Seeing a road sign that indicated we were just 3 miles from the next town to the east (which was 23 miles east of the town where I lived; 23 miles east of my home) I started to wonder how I would get home on this birthday suddenly gone horribly wrong. I wondered where the hell I was going. I wondered where the hell I would end up. It was becoming like a frightening dream coming to life.

And then the blonde woman began slowing down. She stayed in the right lane for a while and then exited the interstate. Now what the hell was happening?

When ‘Everyone Wants to Rule the World’ ended for the umpteenth time, she turned off her car stereo. The deafening wind tunnel her convertible had been driving through slowly got quieter as she slowed down. I was too wind-blown to speak. Soon, she turned into the parking lot of a country club.

She was quickly in a parking space and the rumble of her red convertible sports car ended. It was not yet a silence as all the sounds continued to echo in my head.

Pulling her keys out of the ignition and putting them into a purse that she pulled from the floorboard of her car she turned to me and said, “I was going out to lunch. Would you care to join me?”

Would I care to join her? Seriously? Would I fucking care to join her? Did I have a fucking choice? Was there really an option?

With no comb or brush on me, I pushed back my hair with my hands. I then wiped both hands across my face. I shook my head back and forth then looked at her and said, “Sure.”

Opening the car door, I got out of her little red convertible sports car — which proved to be more difficult than getting into it. My ears were still ringing from the repetitive music and the horrific wind tunnel. I shook my head several times much as a diver does getting out of a swimming pool after diving in from the high dive. I found that I had to quicken my walk to keep up with her as she walked into the building.

Before I knew it we were seated at a table next to a large plate-glass window looking out over a golf course. My birthday plan was to take myself out to lunch but I really did not budget a lunch at a country club. And I certainly did not plan on eating lunch with someone else.

Looking at the menu I almost had a cow. I had saved for a few weeks and I had twenty bucks to splurge on a lunch for myself. The only thing on the menu I could afford was a salad. And did the woman I was inexplicably with expect me to pay for lunch? I tried to remember how much credit I had left on my credit card. Holy crap, I couldn’t afford this!

The blonde woman placed her menu on the table. She had made her decision very quickly. I liked that.

She must have seen the horror on my face, “Hey, I was going out to lunch and I picked you up and brought you to lunch with me. I’m buying. Get what you like.”

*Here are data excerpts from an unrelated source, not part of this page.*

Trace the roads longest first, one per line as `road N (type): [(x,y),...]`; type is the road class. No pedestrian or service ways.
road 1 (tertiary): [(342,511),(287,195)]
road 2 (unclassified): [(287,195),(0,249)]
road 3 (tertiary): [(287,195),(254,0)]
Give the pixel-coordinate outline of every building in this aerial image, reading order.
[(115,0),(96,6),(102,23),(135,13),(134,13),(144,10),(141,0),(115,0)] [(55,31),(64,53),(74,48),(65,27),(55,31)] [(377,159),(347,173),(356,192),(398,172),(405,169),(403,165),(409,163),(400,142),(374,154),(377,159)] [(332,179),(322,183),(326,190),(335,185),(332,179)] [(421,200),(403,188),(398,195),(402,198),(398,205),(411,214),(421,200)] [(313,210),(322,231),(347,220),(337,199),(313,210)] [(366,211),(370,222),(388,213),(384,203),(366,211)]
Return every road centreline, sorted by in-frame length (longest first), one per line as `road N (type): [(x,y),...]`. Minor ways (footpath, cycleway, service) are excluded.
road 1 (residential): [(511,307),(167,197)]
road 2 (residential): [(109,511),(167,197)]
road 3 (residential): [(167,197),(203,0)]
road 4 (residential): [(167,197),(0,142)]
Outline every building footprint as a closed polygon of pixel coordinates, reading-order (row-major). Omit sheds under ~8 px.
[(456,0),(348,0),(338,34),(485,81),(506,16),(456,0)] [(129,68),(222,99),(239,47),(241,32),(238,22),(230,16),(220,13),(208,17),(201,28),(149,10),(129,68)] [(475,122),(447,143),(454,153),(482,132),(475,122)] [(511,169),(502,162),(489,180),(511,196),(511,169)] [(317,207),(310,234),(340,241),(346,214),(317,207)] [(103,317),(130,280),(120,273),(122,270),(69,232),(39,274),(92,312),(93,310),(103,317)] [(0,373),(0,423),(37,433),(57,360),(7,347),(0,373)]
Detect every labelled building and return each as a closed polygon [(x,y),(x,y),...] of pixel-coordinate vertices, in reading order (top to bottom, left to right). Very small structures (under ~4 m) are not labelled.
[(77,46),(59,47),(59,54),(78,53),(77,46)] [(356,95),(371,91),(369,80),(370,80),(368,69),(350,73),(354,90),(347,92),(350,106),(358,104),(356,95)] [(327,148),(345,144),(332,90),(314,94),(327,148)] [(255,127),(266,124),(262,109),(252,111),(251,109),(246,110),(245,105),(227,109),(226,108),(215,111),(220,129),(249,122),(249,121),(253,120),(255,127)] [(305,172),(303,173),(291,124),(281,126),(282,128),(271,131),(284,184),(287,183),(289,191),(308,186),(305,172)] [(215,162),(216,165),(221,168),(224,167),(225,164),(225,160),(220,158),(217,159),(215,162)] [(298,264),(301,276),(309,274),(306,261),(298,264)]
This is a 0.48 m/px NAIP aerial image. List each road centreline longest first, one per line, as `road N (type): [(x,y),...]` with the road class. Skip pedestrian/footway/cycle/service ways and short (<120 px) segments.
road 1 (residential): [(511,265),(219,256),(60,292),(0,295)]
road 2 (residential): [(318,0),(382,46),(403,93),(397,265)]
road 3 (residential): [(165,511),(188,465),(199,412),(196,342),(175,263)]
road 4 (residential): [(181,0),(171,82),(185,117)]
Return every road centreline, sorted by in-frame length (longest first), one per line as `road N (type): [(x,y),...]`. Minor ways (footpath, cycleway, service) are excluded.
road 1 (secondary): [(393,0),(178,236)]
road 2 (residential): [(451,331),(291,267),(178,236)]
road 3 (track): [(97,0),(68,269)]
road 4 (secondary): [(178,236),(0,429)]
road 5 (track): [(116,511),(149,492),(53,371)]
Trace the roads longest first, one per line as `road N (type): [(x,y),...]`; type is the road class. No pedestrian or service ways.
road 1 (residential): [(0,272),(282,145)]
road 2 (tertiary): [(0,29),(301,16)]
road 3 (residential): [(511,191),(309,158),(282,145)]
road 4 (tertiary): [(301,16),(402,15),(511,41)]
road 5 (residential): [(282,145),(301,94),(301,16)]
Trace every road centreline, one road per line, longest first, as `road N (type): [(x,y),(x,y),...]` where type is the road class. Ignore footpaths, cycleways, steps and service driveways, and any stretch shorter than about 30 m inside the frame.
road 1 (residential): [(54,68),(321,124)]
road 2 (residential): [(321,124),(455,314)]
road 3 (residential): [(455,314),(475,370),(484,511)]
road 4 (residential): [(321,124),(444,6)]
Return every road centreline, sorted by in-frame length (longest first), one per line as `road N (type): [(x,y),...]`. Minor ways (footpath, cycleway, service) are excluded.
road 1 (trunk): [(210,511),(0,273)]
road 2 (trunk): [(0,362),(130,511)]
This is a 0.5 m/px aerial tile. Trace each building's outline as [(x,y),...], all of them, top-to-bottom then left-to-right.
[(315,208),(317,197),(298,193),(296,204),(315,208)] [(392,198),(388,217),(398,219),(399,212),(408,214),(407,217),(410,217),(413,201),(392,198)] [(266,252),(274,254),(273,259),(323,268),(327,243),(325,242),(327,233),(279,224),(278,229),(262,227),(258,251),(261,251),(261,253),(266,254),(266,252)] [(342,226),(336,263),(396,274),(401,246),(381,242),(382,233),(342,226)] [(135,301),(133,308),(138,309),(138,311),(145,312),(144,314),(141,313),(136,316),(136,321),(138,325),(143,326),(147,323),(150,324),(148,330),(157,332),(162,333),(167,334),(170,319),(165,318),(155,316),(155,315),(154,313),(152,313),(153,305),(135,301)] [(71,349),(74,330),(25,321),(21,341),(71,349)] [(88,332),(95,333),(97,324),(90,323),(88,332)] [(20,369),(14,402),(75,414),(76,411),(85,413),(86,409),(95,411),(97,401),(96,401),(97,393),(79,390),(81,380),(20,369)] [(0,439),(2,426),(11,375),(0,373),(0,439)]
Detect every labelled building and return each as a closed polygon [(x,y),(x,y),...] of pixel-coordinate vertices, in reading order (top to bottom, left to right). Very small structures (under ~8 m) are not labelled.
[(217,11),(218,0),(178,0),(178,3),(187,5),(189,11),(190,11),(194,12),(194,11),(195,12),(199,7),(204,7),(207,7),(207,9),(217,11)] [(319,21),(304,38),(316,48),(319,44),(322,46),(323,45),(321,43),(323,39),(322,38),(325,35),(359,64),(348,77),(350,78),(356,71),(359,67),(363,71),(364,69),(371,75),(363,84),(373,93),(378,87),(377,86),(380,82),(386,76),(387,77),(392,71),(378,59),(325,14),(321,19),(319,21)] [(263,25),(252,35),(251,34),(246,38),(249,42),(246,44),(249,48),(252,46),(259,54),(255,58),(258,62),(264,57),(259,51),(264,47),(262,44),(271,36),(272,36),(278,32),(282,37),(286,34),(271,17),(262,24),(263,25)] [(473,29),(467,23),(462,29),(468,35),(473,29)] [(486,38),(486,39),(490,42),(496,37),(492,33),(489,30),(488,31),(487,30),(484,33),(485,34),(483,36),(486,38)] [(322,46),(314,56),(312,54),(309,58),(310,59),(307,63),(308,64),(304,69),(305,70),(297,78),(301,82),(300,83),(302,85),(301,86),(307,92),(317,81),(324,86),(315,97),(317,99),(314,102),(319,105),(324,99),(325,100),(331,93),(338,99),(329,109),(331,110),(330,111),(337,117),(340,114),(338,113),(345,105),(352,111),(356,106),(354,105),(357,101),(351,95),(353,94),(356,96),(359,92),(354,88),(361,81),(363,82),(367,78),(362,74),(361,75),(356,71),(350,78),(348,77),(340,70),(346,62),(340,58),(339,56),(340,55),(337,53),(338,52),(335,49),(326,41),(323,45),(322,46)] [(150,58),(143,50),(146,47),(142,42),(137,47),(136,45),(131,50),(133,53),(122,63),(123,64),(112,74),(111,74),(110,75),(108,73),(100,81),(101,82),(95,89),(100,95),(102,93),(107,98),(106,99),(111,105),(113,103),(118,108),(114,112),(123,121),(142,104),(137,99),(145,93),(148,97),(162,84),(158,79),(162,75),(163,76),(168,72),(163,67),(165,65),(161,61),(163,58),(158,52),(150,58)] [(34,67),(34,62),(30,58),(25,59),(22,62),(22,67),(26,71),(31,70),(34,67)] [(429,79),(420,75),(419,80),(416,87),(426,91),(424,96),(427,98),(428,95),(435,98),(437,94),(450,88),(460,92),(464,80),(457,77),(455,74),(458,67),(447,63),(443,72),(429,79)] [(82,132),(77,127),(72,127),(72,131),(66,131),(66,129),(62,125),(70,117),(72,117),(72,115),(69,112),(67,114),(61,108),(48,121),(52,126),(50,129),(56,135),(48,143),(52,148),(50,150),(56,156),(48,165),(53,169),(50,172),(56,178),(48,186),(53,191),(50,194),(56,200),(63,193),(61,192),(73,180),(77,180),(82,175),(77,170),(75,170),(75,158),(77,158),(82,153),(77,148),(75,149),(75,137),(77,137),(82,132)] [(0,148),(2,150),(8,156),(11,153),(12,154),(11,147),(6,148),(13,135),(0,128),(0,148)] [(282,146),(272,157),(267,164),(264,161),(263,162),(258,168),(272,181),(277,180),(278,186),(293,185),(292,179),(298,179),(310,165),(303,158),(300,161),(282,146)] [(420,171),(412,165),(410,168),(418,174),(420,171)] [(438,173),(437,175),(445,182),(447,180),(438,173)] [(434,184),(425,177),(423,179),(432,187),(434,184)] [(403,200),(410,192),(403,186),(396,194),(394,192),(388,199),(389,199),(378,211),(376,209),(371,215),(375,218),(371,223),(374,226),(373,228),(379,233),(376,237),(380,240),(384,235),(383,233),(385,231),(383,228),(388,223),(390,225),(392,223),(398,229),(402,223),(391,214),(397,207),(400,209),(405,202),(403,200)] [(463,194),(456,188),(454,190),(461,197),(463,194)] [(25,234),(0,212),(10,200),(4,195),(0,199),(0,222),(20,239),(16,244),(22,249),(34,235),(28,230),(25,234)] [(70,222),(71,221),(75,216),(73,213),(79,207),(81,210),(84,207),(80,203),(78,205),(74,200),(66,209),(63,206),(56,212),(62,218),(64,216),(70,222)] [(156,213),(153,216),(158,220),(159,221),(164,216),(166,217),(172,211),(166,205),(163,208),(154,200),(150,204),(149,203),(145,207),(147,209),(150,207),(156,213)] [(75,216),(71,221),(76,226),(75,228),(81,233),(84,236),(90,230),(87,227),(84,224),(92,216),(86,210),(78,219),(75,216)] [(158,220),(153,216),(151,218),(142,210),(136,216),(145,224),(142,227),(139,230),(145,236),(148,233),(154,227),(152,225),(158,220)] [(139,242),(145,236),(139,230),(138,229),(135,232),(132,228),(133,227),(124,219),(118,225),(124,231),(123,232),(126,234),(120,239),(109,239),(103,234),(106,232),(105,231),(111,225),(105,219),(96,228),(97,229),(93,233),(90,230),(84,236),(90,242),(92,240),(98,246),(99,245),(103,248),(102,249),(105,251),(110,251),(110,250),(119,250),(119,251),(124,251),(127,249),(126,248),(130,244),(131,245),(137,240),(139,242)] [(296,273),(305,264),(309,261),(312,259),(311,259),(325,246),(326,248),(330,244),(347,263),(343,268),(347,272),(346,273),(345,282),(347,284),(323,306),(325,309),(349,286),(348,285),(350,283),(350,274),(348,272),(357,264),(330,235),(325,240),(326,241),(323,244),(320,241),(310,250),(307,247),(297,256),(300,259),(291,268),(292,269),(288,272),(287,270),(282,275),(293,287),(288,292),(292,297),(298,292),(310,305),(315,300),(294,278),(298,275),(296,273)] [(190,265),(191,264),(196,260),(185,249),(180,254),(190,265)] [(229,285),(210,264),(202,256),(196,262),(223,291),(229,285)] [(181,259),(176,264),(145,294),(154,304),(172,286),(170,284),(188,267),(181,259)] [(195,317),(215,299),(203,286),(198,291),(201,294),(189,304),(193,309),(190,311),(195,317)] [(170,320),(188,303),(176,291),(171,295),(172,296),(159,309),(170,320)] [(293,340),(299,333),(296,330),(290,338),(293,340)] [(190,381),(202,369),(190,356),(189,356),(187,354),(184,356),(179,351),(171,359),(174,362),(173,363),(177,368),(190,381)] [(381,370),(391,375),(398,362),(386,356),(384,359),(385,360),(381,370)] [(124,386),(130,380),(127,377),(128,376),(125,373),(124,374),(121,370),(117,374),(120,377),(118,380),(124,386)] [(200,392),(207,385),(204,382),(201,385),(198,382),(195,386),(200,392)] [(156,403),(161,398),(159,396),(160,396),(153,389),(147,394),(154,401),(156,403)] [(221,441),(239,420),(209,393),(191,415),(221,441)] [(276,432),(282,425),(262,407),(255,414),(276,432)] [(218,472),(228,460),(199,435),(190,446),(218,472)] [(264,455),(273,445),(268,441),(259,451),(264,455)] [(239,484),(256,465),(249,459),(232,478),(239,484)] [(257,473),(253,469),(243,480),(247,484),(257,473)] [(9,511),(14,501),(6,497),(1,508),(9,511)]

The waiter appeared out of nowhere and asked what we wanted to drink. Without hesitation, the blonde woman ordered a bloody mary. I was temporarily incapable of decision-making so I said, “I’ll have the same.”

As the waiter left, the blonde woman smiled and said, “My name is Janice.”

“Oh, uh, my name is Andrew.”

She leaned in closer to me, “Andrew or Andy?”

I immediately became defensive, “Andrew! I can’t stand it when anyone calls me Andy.”

Janice pulled back and held up her hands, “Andrew it is. I promise I’ll try not to ever call you Andy.”

“not to ever…” Was there a hint of future tense in that? What the hell?

I calmed down, “Hey, you can call me whatever you want….” (What the hell was I saying?)

“Okay, I’ll call you Andrew. It happens to be a name that I like. So can I ask you something?”

“Uh, okay.”

“What the hell were you doing walking down some lonely country road?”

“Well…. uh…. I…. uh…. was going for a nature walk around those ponds as a sort of celebration. I….”

“Celebration? What were you celebrating?”

“I…. was celebrating my birthday. I always try to celebrate my birthday with an immersion into nature.”

“Oh, I like that! That’s why I have a convertible. I love nature.”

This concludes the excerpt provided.